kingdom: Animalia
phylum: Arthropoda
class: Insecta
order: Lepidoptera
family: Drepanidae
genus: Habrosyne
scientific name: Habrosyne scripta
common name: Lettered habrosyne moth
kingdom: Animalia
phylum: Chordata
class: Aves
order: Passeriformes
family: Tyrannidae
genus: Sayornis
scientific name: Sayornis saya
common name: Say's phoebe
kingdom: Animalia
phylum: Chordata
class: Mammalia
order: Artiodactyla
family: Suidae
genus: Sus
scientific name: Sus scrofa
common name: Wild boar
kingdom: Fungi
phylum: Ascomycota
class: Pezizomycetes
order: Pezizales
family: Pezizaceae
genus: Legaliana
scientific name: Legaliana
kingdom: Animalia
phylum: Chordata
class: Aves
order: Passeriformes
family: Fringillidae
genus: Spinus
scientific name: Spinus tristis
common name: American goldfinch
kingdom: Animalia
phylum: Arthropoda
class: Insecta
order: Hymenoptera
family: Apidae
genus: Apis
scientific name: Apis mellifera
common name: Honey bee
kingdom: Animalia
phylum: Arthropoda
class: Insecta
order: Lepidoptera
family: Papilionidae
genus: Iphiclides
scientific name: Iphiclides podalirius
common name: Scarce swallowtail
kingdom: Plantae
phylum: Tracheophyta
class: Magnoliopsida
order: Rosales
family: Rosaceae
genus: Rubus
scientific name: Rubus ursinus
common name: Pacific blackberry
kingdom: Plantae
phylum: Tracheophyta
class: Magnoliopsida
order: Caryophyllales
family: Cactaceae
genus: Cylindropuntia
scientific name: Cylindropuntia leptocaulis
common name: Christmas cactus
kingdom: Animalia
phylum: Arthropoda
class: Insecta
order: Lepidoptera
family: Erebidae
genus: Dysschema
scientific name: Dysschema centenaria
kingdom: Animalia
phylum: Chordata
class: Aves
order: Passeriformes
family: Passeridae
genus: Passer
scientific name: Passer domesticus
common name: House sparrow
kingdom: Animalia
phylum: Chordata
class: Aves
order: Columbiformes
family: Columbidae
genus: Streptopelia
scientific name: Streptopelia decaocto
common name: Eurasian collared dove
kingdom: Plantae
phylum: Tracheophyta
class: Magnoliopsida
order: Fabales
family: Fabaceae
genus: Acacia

[To do] Render every line of the entries above as a Markdown table with the columns "Row" and "Line," numbering the rows and omitting blank lines.

[Task output]
| Row | Line |
|---|---|
| 1 | kingdom: Animalia |
| 2 | phylum: Arthropoda |
| 3 | class: Insecta |
| 4 | order: Lepidoptera |
| 5 | family: Drepanidae |
| 6 | genus: Habrosyne |
| 7 | scientific name: Habrosyne scripta |
| 8 | common name: Lettered habrosyne moth |
| 9 | kingdom: Animalia |
| 10 | phylum: Chordata |
| 11 | class: Aves |
| 12 | order: Passeriformes |
| 13 | family: Tyrannidae |
| 14 | genus: Sayornis |
| 15 | scientific name: Sayornis saya |
| 16 | common name: Say's phoebe |
| 17 | kingdom: Animalia |
| 18 | phylum: Chordata |
| 19 | class: Mammalia |
| 20 | order: Artiodactyla |
| 21 | family: Suidae |
| 22 | genus: Sus |
| 23 | scientific name: Sus scrofa |
| 24 | common name: Wild boar |
| 25 | kingdom: Fungi |
| 26 | phylum: Ascomycota |
| 27 | class: Pezizomycetes |
| 28 | order: Pezizales |
| 29 | family: Pezizaceae |
| 30 | genus: Legaliana |
| 31 | scientific name: Legaliana |
| 32 | kingdom: Animalia |
| 33 | phylum: Chordata |
| 34 | class: Aves |
| 35 | order: Passeriformes |
| 36 | family: Fringillidae |
| 37 | genus: Spinus |
| 38 | scientific name: Spinus tristis |
| 39 | common name: American goldfinch |
| 40 | kingdom: Animalia |
| 41 | phylum: Arthropoda |
| 42 | class: Insecta |
| 43 | order: Hymenoptera |
| 44 | family: Apidae |
| 45 | genus: Apis |
| 46 | scientific name: Apis mellifera |
| 47 | common name: Honey bee |
| 48 | kingdom: Animalia |
| 49 | phylum: Arthropoda |
| 50 | class: Insecta |
| 51 | order: Lepidoptera |
| 52 | family: Papilionidae |
| 53 | genus: Iphiclides |
| 54 | scientific name: Iphiclides podalirius |
| 55 | common name: Scarce swallowtail |
| 56 | kingdom: Plantae |
| 57 | phylum: Tracheophyta |
| 58 | class: Magnoliopsida |
| 59 | order: Rosales |
| 60 | family: Rosaceae |
| 61 | genus: Rubus |
| 62 | scientific name: Rubus ursinus |
| 63 | common name: Pacific blackberry |
| 64 | kingdom: Plantae |
| 65 | phylum: Tracheophyta |
| 66 | class: Magnoliopsida |
| 67 | order: Caryophyllales |
| 68 | family: Cactaceae |
| 69 | genus: Cylindropuntia |
| 70 | scientific name: Cylindropuntia leptocaulis |
| 71 | common name: Christmas cactus |
| 72 | kingdom: Animalia |
| 73 | phylum: Arthropoda |
| 74 | class: Insecta |
| 75 | order: Lepidoptera |
| 76 | family: Erebidae |
| 77 | genus: Dysschema |
| 78 | scientific name: Dysschema centenaria |
| 79 | kingdom: Animalia |
| 80 | phylum: Chordata |
| 81 | class: Aves |
| 82 | order: Passeriformes |
| 83 | family: Passeridae |
| 84 | genus: Passer |
| 85 | scientific name: Passer domesticus |
| 86 | common name: House sparrow |
| 87 | kingdom: Animalia |
| 88 | phylum: Chordata |
| 89 | class: Aves |
| 90 | order: Columbiformes |
| 91 | family: Columbidae |
| 92 | genus: Streptopelia |
| 93 | scientific name: Streptopelia decaocto |
| 94 | common name: Eurasian collared dove |
| 95 | kingdom: Plantae |
| 96 | phylum: Tracheophyta |
| 97 | class: Magnoliopsida |
| 98 | order: Fabales |
| 99 | family: Fabaceae |
| 100 | genus: Acacia |